Le rapport de la facture alimentaire au montant total des exportations ne constitue-t-il pas un meilleur instrument pour mesurer le rôle du commerce et les impacts de négociations commerciales sur la sécurité alimentaire ?
On voit bien que la difficulté réside ici dans le fait que la notion même de sécurité alimentaire est sujette à discussion, et que les indicateurs sont porteurs d'une certaine conception de la sécurité alimentaire, qu'il n'appartient pourtant pas à l'OMC de définir.
Deuxième question : à quel niveau doit-on se placer pour examiner l'impact des politiques commerciales sur la sécurité alimentaire ? L'attention s'est progressivement déplacée vers le niveau micro-économique.

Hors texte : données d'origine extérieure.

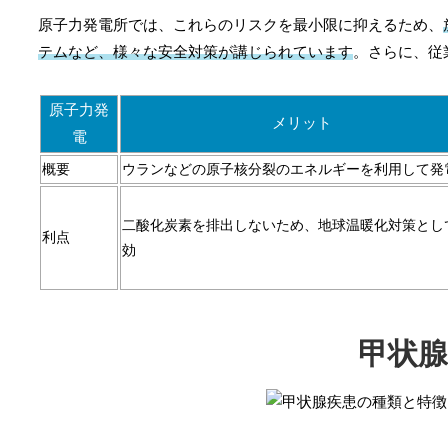
原子力発電所では、これらのリスクを最小限に抑えるため、
テムなど、様々な安全対策が講じられています
。さらに、従
原子力発
メリット
電
概要
ウランなどの原子核分裂のエネルギーを利用して発
二酸化炭素を排出しないため、地球温暖化対策とし
利点
効
甲状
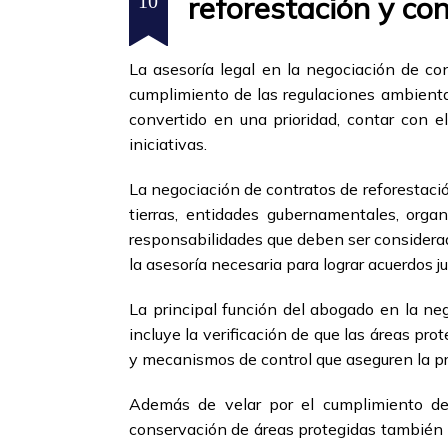
reforestación y co
10
La asesoría legal en la negociación de con
cumplimiento de las regulaciones ambienta
convertido en una prioridad, contar con e
iniciativas.
La negociación de contratos de reforestació
tierras, entidades gubernamentales, org
responsabilidades que deben ser considerad
la asesoría necesaria para lograr acuerdos ju
La principal función del abogado en la ne
incluye la verificación de que las áreas pr
y mecanismos de control que aseguren la pro
Además de velar por el cumplimiento de 
conservación de áreas protegidas también b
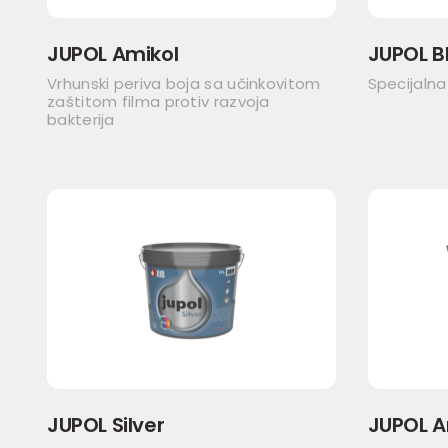
JUPOL Amikol
JUPOL B
Vrhunski periva boja sa učinkovitom
Specijalna
zaštitom filma protiv razvoja
bakterija
JUPOL Silver
JUPOL A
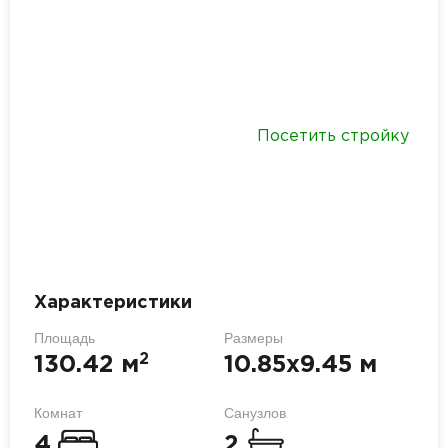
Посетить стройку
Характеристики
Площадь
Размеры
2
130.42 м
10.85х9.45 м
Комнат
Санузлов
4
2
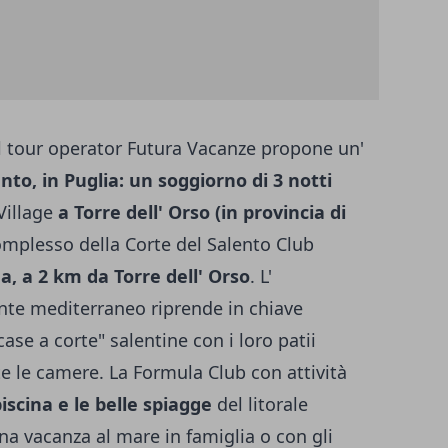
il tour operator Futura Vacanze propone un'
nto, in Puglia: un soggiorno di 3 notti
Village
a Torre dell' Orso (in provincia di
complesso della Corte del Salento Club
ea, a 2 km da Torre dell' Orso
. L'
ente mediterraneo riprende in chiave
ase a corte" salentine con i loro patii
tte le camere. La Formula Club con attività
iscina e le belle spiagge
del litorale
na vacanza al mare in famiglia o con gli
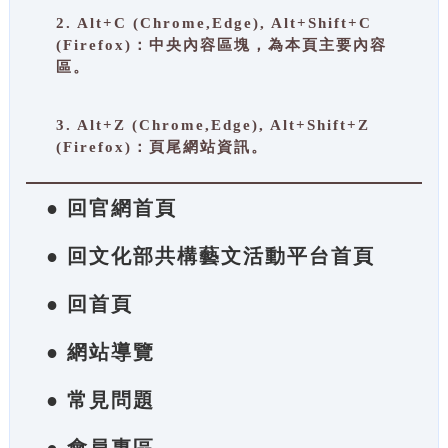
2. Alt+C (Chrome,Edge), Alt+Shift+C
(Firefox)：中央內容區塊，為本頁主要內容
區。
3. Alt+Z (Chrome,Edge), Alt+Shift+Z
(Firefox)：頁尾網站資訊。
● 回官網首頁
● 回文化部共構藝文活動平台首頁
● 回首頁
● 網站導覽
● 常見問題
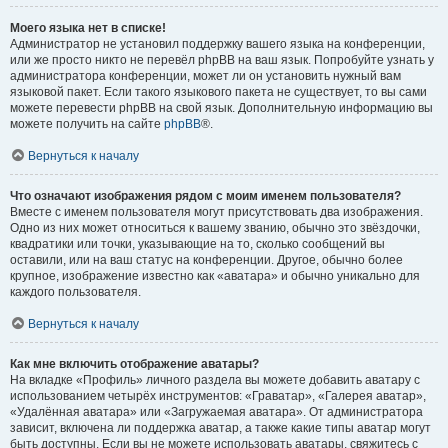
Моего языка нет в списке!
Администратор не установил поддержку вашего языка на конференции,
или же просто никто не перевёл phpBB на ваш язык. Попробуйте узнать у
администратора конференции, может ли он установить нужный вам
языковой пакет. Если такого языкового пакета не существует, то вы сами
можете перевести phpBB на свой язык. Дополнительную информацию вы
можете получить на сайте
phpBB
®.
Вернуться к началу
Что означают изображения рядом с моим именем пользователя?
Вместе с именем пользователя могут присутствовать два изображения.
Одно из них может относиться к вашему званию, обычно это звёздочки,
квадратики или точки, указывающие на то, сколько сообщений вы
оставили, или на ваш статус на конференции. Другое, обычно более
крупное, изображение известно как «аватара» и обычно уникально для
каждого пользователя.
Вернуться к началу
Как мне включить отображение аватары?
На вкладке «Профиль» личного раздела вы можете добавить аватару с
использованием четырёх инструментов: «Граватар», «Галерея аватар»,
«Удалённая аватара» или «Загружаемая аватара». От администратора
зависит, включена ли поддержка аватар, а также какие типы аватар могут
быть доступны. Если вы не можете использовать аватары, свяжитесь с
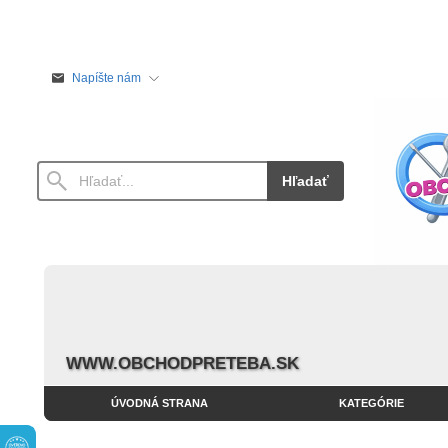
Napíšte nám
Hľadať
WWW.OBCHODPRETEBA.SK
ÚVODNÁ STRANA
KATEGÓRIE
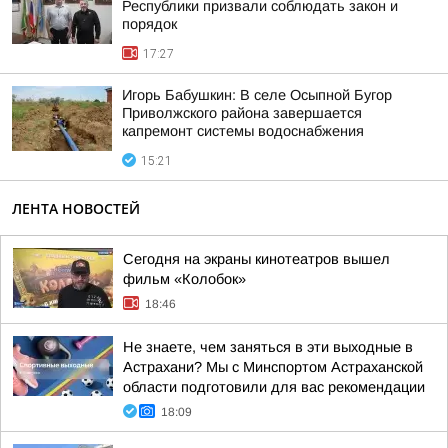
Республики призвали соблюдать закон и
порядок
17:27
Игорь Бабушкин: В селе Осыпной Бугор
Приволжского района завершается
капремонт системы водоснабжения
15:21
ЛЕНТА НОВОСТЕЙ
Сегодня на экраны кинотеатров вышел
фильм «Колобок»
18:46
Не знаете, чем заняться в эти выходные в
Астрахани? Мы с Минспортом Астраханской
области подготовили для вас рекомендации
18:09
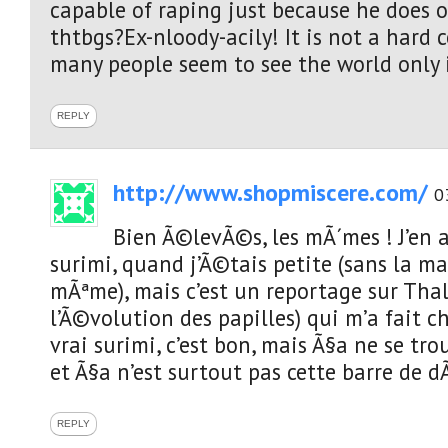
capable of raping just because he does 
thtbgs?Ex-nloody-acily! It is not a hard c
many people seem to see the world only 
REPLY
http://www.shopmiscere.com/
0
Bien Ã©levÃ©s, les mÃ´mes ! J’en
surimi, quand j’Ã©tais petite (sans la m
mÃªme), mais c’est un reportage sur Thal
l’Ã©volution des papilles) qui m’a fait c
vrai surimi, c’est bon, mais Ã§a ne se tr
et Ã§a n’est surtout pas cette barre de 
REPLY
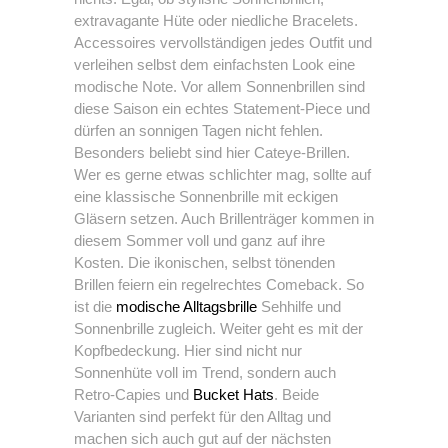
extravagante Hüte oder niedliche Bracelets.
Accessoires vervollständigen jedes Outfit und
verleihen selbst dem einfachsten Look eine
modische Note. Vor allem Sonnenbrillen sind
diese Saison ein echtes Statement-Piece und
dürfen an sonnigen Tagen nicht fehlen.
Besonders beliebt sind hier Cateye-Brillen.
Wer es gerne etwas schlichter mag, sollte auf
eine klassische Sonnenbrille mit eckigen
Gläsern setzen. Auch Brillenträger kommen in
diesem Sommer voll und ganz auf ihre
Kosten. Die ikonischen, selbst tönenden
Brillen feiern ein regelrechtes Comeback. So
ist die
modische Alltagsbrille
Sehhilfe und
Sonnenbrille zugleich. Weiter geht es mit der
Kopfbedeckung. Hier sind nicht nur
Sonnenhüte voll im Trend, sondern auch
Retro-Capies und
Bucket Hats
. Beide
Varianten sind perfekt für den Alltag und
machen sich auch gut auf der nächsten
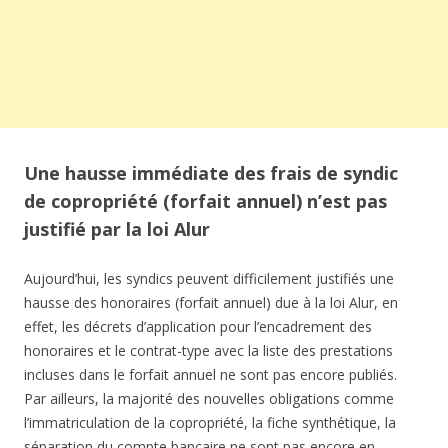
Une hausse immédiate des frais de syndic
de copropriété (forfait annuel) n’est pas
justifié par la loi Alur
Aujourd’hui, les syndics peuvent difficilement justifiés une
hausse des honoraires (forfait annuel) due à la loi Alur, en
effet, les décrets d’application pour l’encadrement des
honoraires et le contrat-type avec la liste des prestations
incluses dans le forfait annuel ne sont pas encore publiés.
Par ailleurs, la majorité des nouvelles obligations comme
l’immatriculation de la copropriété, la fiche synthétique, la
séparation du compte bancaire ne sont pas encore en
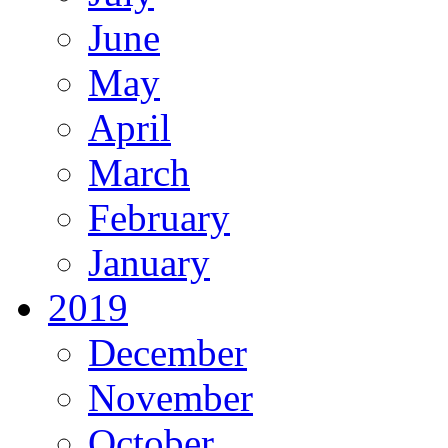
June
May
April
March
February
January
2019
December
November
October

C'est de ce point de vue que partent les défenseurs de l'autosuffisance : doutant de la capacité des Etats à transformer les bénéfices de l'échange international en facteurs de développement local, ils envisagent avec méfiance les mutations liées à l'insertion dans les échanges internationaux.
C'est ainsi que l'on a pu critiquer l'initiative prise par l'Union Européenne " Everything but arms ", en s'interrogeant sur ses répercussions en termes de développement local, et en demandant qui en seraient les véritables bénéficiaires.
Cette préoccupation est légitime mais elle oublie que les négociations commerciales sont un processus inter-gouvernemental. La négociation commerciale offre des opportunités de développement, mais elle ne fait, si je puis dire, que la moitié du chemin.
Le rôle de l'OMC n'est pas de concevoir ou de proposer une politique de développement "clefs en main" à tel ou tel pays. A chaque pays d'assumer ses choix économiques et sociaux. Aux autres institutions internationales également de jouer pleinement leur rôle dans le cadre d'une relation plus cohérente et plus efficace avec l'OMC.
C'est bien la première moitié du chemin qui nous intéresse aujourd'hui...
Et dans ce parcours, l'OMC a certainement un rôle important à jouer pour contribuer à la sécurité alimentaire, parce qu'un système commercial mondial basé sur des règles - loyales et équitables - est certainement préférable à la loi du plus fort.
Voici quelques-unes des questions, des pistes de réflexion que je voulais vous soumettre en ce début de matinée. J'ai bien conscience d'avoir seulement touché à quelques aspects d'une question infiniment complexe. C'est pourquoi vos travaux et vos réflexions aujourd'hui sont précieuses. Aussi, permettez-moi de tous vous remercier chaleureusement de votre participation à cette journée de travail et d'échanges que j'espère animée et fructueuse.